Count the lines below that include "down". Only the number should be given.

### Input for this task
_ _ _ _ _ _ _
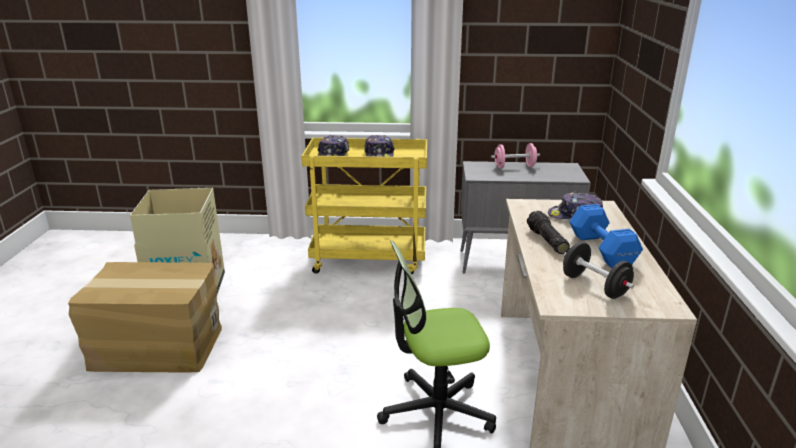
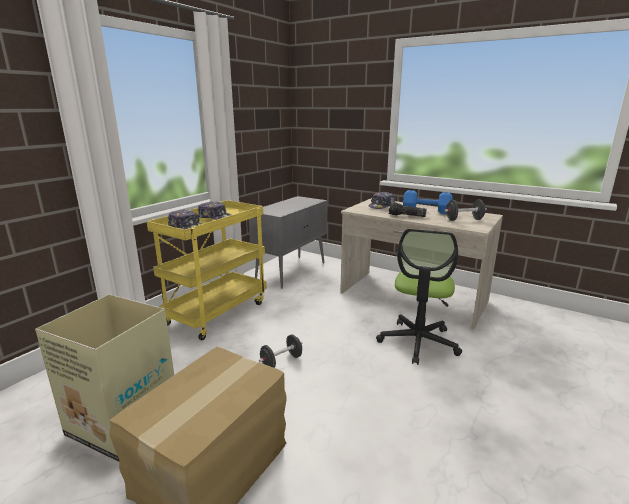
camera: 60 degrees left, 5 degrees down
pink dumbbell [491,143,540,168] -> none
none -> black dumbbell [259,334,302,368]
_ _ _ _ _ _ _
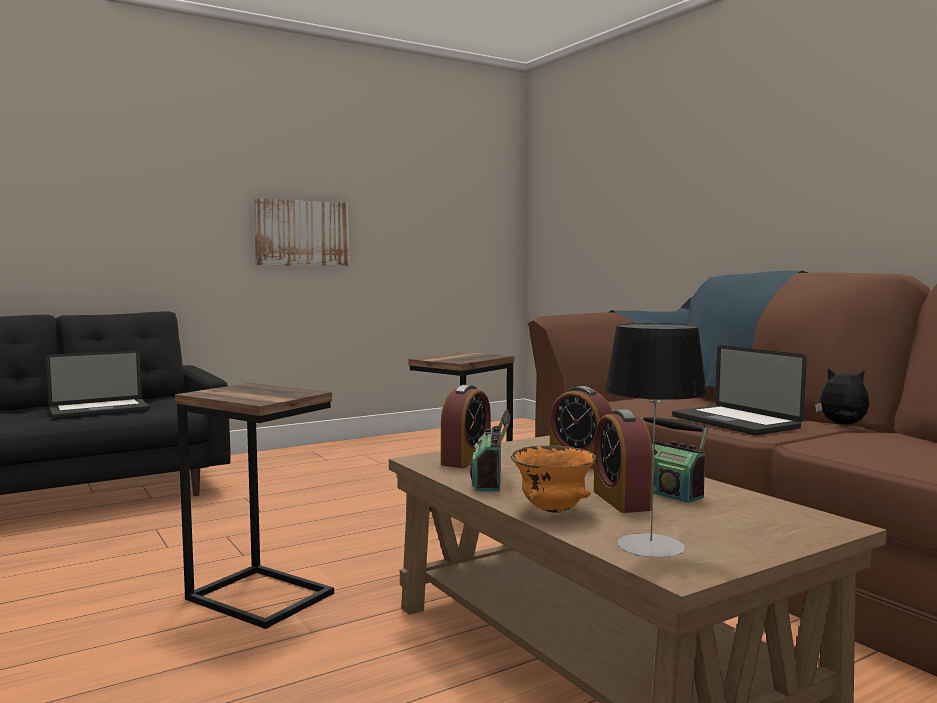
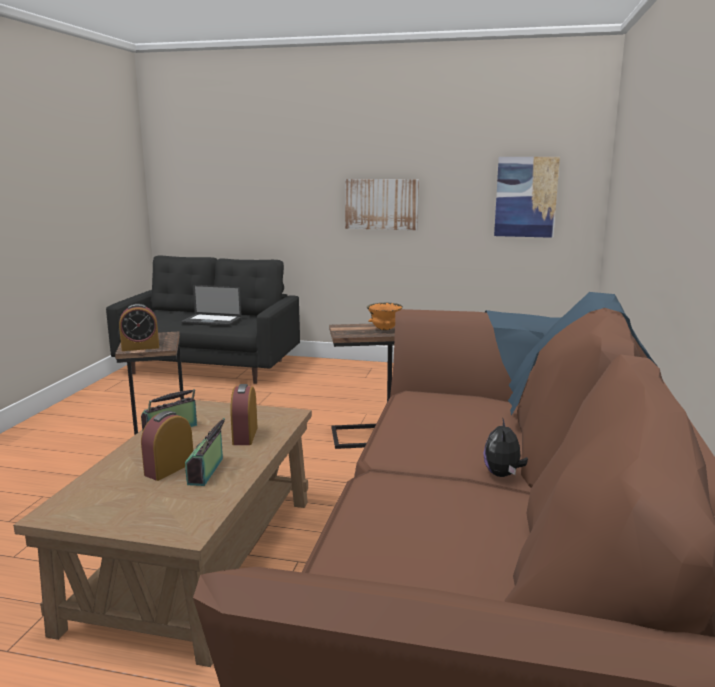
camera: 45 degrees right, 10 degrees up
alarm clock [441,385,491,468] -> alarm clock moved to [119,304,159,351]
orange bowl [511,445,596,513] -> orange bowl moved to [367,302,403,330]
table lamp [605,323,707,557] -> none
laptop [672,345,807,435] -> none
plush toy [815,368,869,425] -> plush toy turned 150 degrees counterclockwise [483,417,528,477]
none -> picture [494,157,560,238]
_ _ _ _ _ _ _
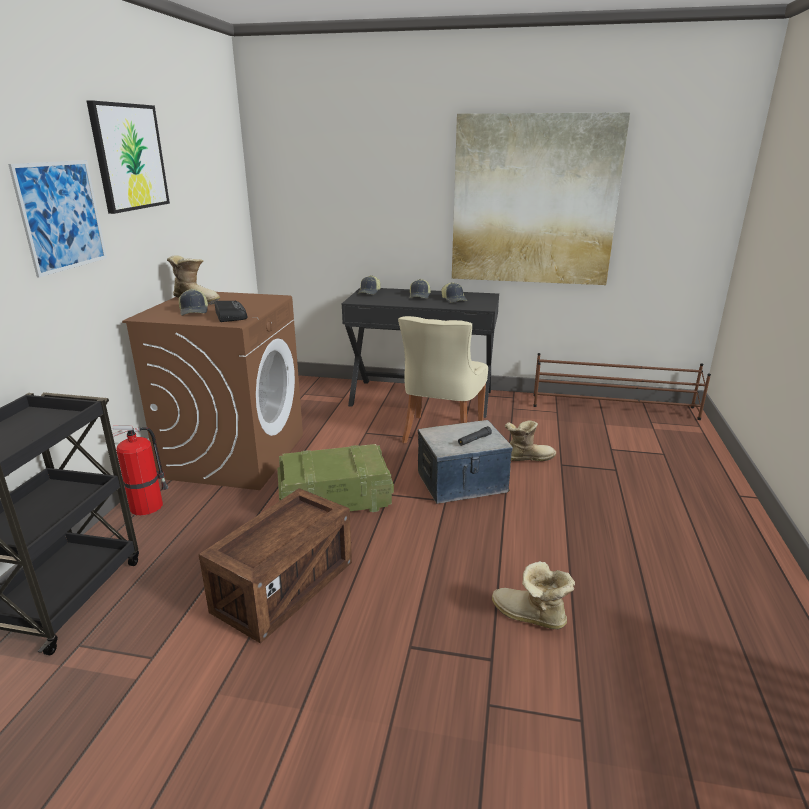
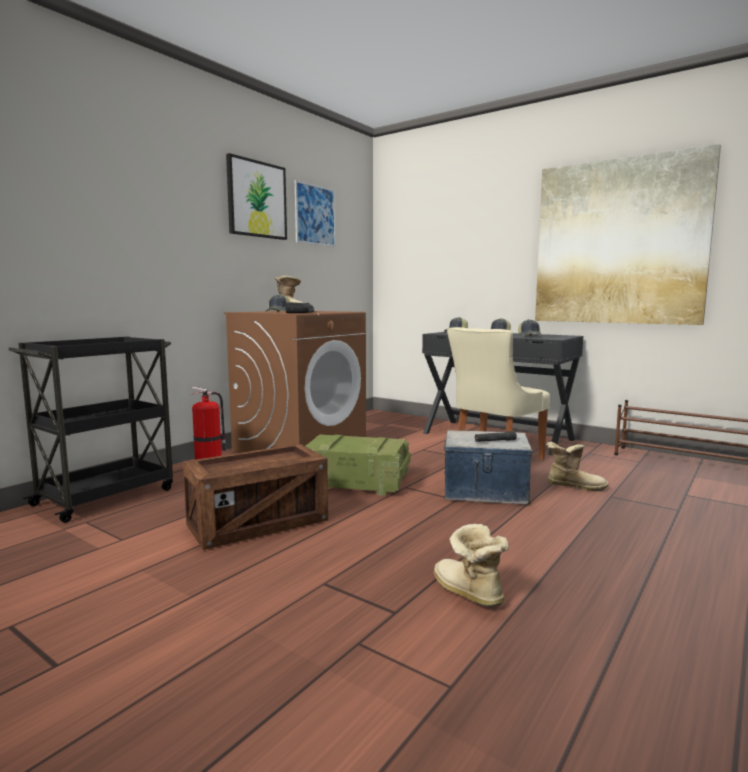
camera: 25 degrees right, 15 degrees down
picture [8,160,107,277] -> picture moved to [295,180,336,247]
_ _ _ _ _ _ _
### Task solution
2